REQUIRED WORK :: For this task, every record below must be reproduced exactly.

DATA FOR THE TASK Start Marker

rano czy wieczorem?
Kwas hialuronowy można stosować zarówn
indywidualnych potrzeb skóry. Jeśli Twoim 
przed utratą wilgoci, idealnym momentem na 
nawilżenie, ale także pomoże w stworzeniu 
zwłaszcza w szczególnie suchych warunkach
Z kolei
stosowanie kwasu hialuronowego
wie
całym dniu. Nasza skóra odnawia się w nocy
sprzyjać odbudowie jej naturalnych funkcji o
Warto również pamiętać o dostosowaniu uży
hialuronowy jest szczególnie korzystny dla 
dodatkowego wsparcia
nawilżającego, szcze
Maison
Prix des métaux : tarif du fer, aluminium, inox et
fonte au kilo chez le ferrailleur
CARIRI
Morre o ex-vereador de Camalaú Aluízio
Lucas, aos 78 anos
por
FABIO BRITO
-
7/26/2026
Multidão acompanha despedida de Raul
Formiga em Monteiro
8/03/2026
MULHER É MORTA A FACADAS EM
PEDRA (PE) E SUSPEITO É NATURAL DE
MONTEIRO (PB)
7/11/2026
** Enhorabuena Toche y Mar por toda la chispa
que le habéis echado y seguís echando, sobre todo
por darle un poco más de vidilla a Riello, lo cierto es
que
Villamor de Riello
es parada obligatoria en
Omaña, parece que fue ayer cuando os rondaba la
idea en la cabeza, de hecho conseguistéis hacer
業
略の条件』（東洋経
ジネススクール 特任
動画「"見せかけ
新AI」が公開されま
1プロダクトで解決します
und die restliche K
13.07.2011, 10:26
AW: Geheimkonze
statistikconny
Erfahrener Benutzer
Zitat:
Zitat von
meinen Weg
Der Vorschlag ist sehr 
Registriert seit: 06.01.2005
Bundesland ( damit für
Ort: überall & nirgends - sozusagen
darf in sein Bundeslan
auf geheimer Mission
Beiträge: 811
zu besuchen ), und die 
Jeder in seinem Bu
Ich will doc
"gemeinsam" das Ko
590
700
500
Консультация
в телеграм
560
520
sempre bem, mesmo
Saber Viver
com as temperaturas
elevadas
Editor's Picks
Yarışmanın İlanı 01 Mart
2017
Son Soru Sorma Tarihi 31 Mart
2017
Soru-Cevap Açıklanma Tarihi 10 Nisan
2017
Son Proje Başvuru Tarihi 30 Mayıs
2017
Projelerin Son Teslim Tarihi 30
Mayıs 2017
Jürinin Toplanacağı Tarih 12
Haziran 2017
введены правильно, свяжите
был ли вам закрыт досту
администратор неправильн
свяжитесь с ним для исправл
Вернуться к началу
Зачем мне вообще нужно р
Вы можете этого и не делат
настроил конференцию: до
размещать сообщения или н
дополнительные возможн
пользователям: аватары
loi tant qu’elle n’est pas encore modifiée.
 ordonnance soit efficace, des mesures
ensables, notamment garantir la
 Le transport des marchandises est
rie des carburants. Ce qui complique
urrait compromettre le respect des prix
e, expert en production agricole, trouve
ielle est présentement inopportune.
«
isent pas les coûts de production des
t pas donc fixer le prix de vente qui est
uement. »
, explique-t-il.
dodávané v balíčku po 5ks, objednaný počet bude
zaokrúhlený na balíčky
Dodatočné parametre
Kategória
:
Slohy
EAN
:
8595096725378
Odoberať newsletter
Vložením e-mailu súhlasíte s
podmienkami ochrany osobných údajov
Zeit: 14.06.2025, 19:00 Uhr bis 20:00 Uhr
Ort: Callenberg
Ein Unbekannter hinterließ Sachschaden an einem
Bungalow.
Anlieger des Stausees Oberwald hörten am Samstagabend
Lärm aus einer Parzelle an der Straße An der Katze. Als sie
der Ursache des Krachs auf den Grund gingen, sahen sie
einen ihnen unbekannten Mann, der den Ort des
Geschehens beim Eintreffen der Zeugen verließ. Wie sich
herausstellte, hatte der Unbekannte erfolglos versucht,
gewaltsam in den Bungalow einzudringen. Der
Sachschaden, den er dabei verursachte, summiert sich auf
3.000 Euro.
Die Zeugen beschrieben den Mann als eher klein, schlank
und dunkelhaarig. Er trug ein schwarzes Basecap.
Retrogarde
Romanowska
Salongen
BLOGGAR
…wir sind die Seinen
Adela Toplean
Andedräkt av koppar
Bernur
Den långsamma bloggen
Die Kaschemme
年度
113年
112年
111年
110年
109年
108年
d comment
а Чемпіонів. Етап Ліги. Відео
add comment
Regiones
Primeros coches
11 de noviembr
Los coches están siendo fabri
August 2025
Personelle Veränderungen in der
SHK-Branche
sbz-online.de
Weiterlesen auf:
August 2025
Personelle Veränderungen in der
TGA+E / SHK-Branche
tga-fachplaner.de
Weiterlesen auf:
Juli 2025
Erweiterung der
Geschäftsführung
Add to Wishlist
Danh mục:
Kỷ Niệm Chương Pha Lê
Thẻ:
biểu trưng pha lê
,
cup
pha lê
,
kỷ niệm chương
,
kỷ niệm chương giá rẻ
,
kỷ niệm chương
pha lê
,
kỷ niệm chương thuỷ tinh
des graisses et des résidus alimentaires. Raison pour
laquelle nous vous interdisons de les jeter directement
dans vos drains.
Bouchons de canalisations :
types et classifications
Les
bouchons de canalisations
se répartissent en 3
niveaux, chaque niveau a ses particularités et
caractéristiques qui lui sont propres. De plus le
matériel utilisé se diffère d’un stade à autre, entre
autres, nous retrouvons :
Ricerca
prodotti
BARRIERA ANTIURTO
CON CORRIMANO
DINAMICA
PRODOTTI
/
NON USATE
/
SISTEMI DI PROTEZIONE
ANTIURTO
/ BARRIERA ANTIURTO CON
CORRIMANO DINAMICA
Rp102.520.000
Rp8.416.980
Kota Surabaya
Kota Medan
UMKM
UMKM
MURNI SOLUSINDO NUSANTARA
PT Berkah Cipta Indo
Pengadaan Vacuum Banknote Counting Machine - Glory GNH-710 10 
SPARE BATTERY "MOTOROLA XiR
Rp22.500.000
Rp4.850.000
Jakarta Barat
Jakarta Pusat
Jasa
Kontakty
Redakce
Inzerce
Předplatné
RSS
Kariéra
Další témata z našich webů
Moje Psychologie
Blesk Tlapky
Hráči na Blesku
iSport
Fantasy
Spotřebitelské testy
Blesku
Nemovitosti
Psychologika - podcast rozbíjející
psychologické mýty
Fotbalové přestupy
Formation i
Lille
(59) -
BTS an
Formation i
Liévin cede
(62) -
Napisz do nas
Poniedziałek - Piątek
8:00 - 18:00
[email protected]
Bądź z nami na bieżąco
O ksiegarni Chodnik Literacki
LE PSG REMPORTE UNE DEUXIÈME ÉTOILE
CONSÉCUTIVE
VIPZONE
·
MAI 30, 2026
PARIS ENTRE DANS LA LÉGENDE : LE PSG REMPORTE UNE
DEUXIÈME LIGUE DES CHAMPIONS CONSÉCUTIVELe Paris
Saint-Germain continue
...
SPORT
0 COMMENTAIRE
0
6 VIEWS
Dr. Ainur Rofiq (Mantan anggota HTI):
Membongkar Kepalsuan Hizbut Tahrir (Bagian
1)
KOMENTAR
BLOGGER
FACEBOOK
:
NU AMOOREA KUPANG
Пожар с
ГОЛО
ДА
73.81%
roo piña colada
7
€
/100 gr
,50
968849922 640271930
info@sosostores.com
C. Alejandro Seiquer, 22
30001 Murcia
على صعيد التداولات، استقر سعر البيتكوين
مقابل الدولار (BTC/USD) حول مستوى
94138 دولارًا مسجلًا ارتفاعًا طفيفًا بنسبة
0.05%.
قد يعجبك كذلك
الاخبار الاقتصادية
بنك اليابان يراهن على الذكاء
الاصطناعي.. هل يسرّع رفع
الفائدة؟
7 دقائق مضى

DATA FOR THE TASK End Marker

RESULT FOR THIS TASK ::
rano czy wieczorem?
Kwas hialuronowy można stosować zarówn
indywidualnych potrzeb skóry. Jeśli Twoim 
przed utratą wilgoci, idealnym momentem na 
nawilżenie, ale także pomoże w stworzeniu 
zwłaszcza w szczególnie suchych warunkach
Z kolei
stosowanie kwasu hialuronowego
wie
całym dniu. Nasza skóra odnawia się w nocy
sprzyjać odbudowie jej naturalnych funkcji o
Warto również pamiętać o dostosowaniu uży
hialuronowy jest szczególnie korzystny dla 
dodatkowego wsparcia
nawilżającego, szcze
Maison
Prix des métaux : tarif du fer, aluminium, inox et
fonte au kilo chez le ferrailleur
CARIRI
Morre o ex-vereador de Camalaú Aluízio
Lucas, aos 78 anos
por
FABIO BRITO
-
7/26/2026
Multidão acompanha despedida de Raul
Formiga em Monteiro
8/03/2026
MULHER É MORTA A FACADAS EM
PEDRA (PE) E SUSPEITO É NATURAL DE
MONTEIRO (PB)
7/11/2026
** Enhorabuena Toche y Mar por toda la chispa
que le habéis echado y seguís echando, sobre todo
por darle un poco más de vidilla a Riello, lo cierto es
que
Villamor de Riello
es parada obligatoria en
Omaña, parece que fue ayer cuando os rondaba la
idea en la cabeza, de hecho conseguistéis hacer
業
略の条件』（東洋経
ジネススクール 特任
動画「"見せかけ
新AI」が公開されま
1プロダクトで解決します
und die restliche K
13.07.2011, 10:26
AW: Geheimkonze
statistikconny
Erfahrener Benutzer
Zitat:
Zitat von
meinen Weg
Der Vorschlag ist sehr 
Registriert seit: 06.01.2005
Bundesland ( damit für
Ort: überall & nirgends - sozusagen
darf in sein Bundeslan
auf geheimer Mission
Beiträge: 811
zu besuchen ), und die 
Jeder in seinem Bu
Ich will doc
"gemeinsam" das Ko
590
700
500
Консультация
в телеграм
560
520
sempre bem, mesmo
Saber Viver
com as temperaturas
elevadas
Editor's Picks
Yarışmanın İlanı 01 Mart
2017
Son Soru Sorma Tarihi 31 Mart
2017
Soru-Cevap Açıklanma Tarihi 10 Nisan
2017
Son Proje Başvuru Tarihi 30 Mayıs
2017
Projelerin Son Teslim Tarihi 30
Mayıs 2017
Jürinin Toplanacağı Tarih 12
Haziran 2017
введены правильно, свяжите
был ли вам закрыт досту
администратор неправильн
свяжитесь с ним для исправл
Вернуться к началу
Зачем мне вообще нужно р
Вы можете этого и не делат
настроил конференцию: до
размещать сообщения или н
дополнительные возможн
пользователям: аватары
loi tant qu’elle n’est pas encore modifiée.
 ordonnance soit efficace, des mesures
ensables, notamment garantir la
 Le transport des marchandises est
rie des carburants. Ce qui complique
urrait compromettre le respect des prix
e, expert en production agricole, trouve
ielle est présentement inopportune.
«
isent pas les coûts de production des
t pas donc fixer le prix de vente qui est
uement. »
, explique-t-il.
dodávané v balíčku po 5ks, objednaný počet bude
zaokrúhlený na balíčky
Dodatočné parametre
Kategória
:
Slohy
EAN
:
8595096725378
Odoberať newsletter
Vložením e-mailu súhlasíte s
podmienkami ochrany osobných údajov
Zeit: 14.06.2025, 19:00 Uhr bis 20:00 Uhr
Ort: Callenberg
Ein Unbekannter hinterließ Sachschaden an einem
Bungalow.
Anlieger des Stausees Oberwald hörten am Samstagabend
Lärm aus einer Parzelle an der Straße An der Katze. Als sie
der Ursache des Krachs auf den Grund gingen, sahen sie
einen ihnen unbekannten Mann, der den Ort des
Geschehens beim Eintreffen der Zeugen verließ. Wie sich
herausstellte, hatte der Unbekannte erfolglos versucht,
gewaltsam in den Bungalow einzudringen. Der
Sachschaden, den er dabei verursachte, summiert sich auf
3.000 Euro.
Die Zeugen beschrieben den Mann als eher klein, schlank
und dunkelhaarig. Er trug ein schwarzes Basecap.
Retrogarde
Romanowska
Salongen
BLOGGAR
…wir sind die Seinen
Adela Toplean
Andedräkt av koppar
Bernur
Den långsamma bloggen
Die Kaschemme
年度
113年
112年
111年
110年
109年
108年
d comment
а Чемпіонів. Етап Ліги. Відео
add comment
Regiones
Primeros coches
11 de noviembr
Los coches están siendo fabri
August 2025
Personelle Veränderungen in der
SHK-Branche
sbz-online.de
Weiterlesen auf:
August 2025
Personelle Veränderungen in der
TGA+E / SHK-Branche
tga-fachplaner.de
Weiterlesen auf:
Juli 2025
Erweiterung der
Geschäftsführung
Add to Wishlist
Danh mục:
Kỷ Niệm Chương Pha Lê
Thẻ:
biểu trưng pha lê
,
cup
pha lê
,
kỷ niệm chương
,
kỷ niệm chương giá rẻ
,
kỷ niệm chương
pha lê
,
kỷ niệm chương thuỷ tinh
des graisses et des résidus alimentaires. Raison pour
laquelle nous vous interdisons de les jeter directement
dans vos drains.
Bouchons de canalisations :
types et classifications
Les
bouchons de canalisations
se répartissent en 3
niveaux, chaque niveau a ses particularités et
caractéristiques qui lui sont propres. De plus le
matériel utilisé se diffère d’un stade à autre, entre
autres, nous retrouvons :
Ricerca
prodotti
BARRIERA ANTIURTO
CON CORRIMANO
DINAMICA
PRODOTTI
/
NON USATE
/
SISTEMI DI PROTEZIONE
ANTIURTO
/ BARRIERA ANTIURTO CON
CORRIMANO DINAMICA
Rp102.520.000
Rp8.416.980
Kota Surabaya
Kota Medan
UMKM
UMKM
MURNI SOLUSINDO NUSANTARA
PT Berkah Cipta Indo
Pengadaan Vacuum Banknote Counting Machine - Glory GNH-710 10 
SPARE BATTERY "MOTOROLA XiR
Rp22.500.000
Rp4.850.000
Jakarta Barat
Jakarta Pusat
Jasa
Kontakty
Redakce
Inzerce
Předplatné
RSS
Kariéra
Další témata z našich webů
Moje Psychologie
Blesk Tlapky
Hráči na Blesku
iSport
Fantasy
Spotřebitelské testy
Blesku
Nemovitosti
Psychologika - podcast rozbíjející
psychologické mýty
Fotbalové přestupy
Formation i
Lille
(59) -
BTS an
Formation i
Liévin cede
(62) -
Napisz do nas
Poniedziałek - Piątek
8:00 - 18:00
[email protected]
Bądź z nami na bieżąco
O ksiegarni Chodnik Literacki
LE PSG REMPORTE UNE DEUXIÈME ÉTOILE
CONSÉCUTIVE
VIPZONE
·
MAI 30, 2026
PARIS ENTRE DANS LA LÉGENDE : LE PSG REMPORTE UNE
DEUXIÈME LIGUE DES CHAMPIONS CONSÉCUTIVELe Paris
Saint-Germain continue
...
SPORT
0 COMMENTAIRE
0
6 VIEWS
Dr. Ainur Rofiq (Mantan anggota HTI):
Membongkar Kepalsuan Hizbut Tahrir (Bagian
1)
KOMENTAR
BLOGGER
FACEBOOK
:
NU AMOOREA KUPANG
Пожар с
ГОЛО
ДА
73.81%
roo piña colada
7
€
/100 gr
,50
968849922 640271930
info@sosostores.com
C. Alejandro Seiquer, 22
30001 Murcia
على صعيد التداولات، استقر سعر البيتكوين
مقابل الدولار (BTC/USD) حول مستوى
94138 دولارًا مسجلًا ارتفاعًا طفيفًا بنسبة
0.05%.
قد يعجبك كذلك
الاخبار الاقتصادية
بنك اليابان يراهن على الذكاء
الاصطناعي.. هل يسرّع رفع
الفائدة؟
7 دقائق مضى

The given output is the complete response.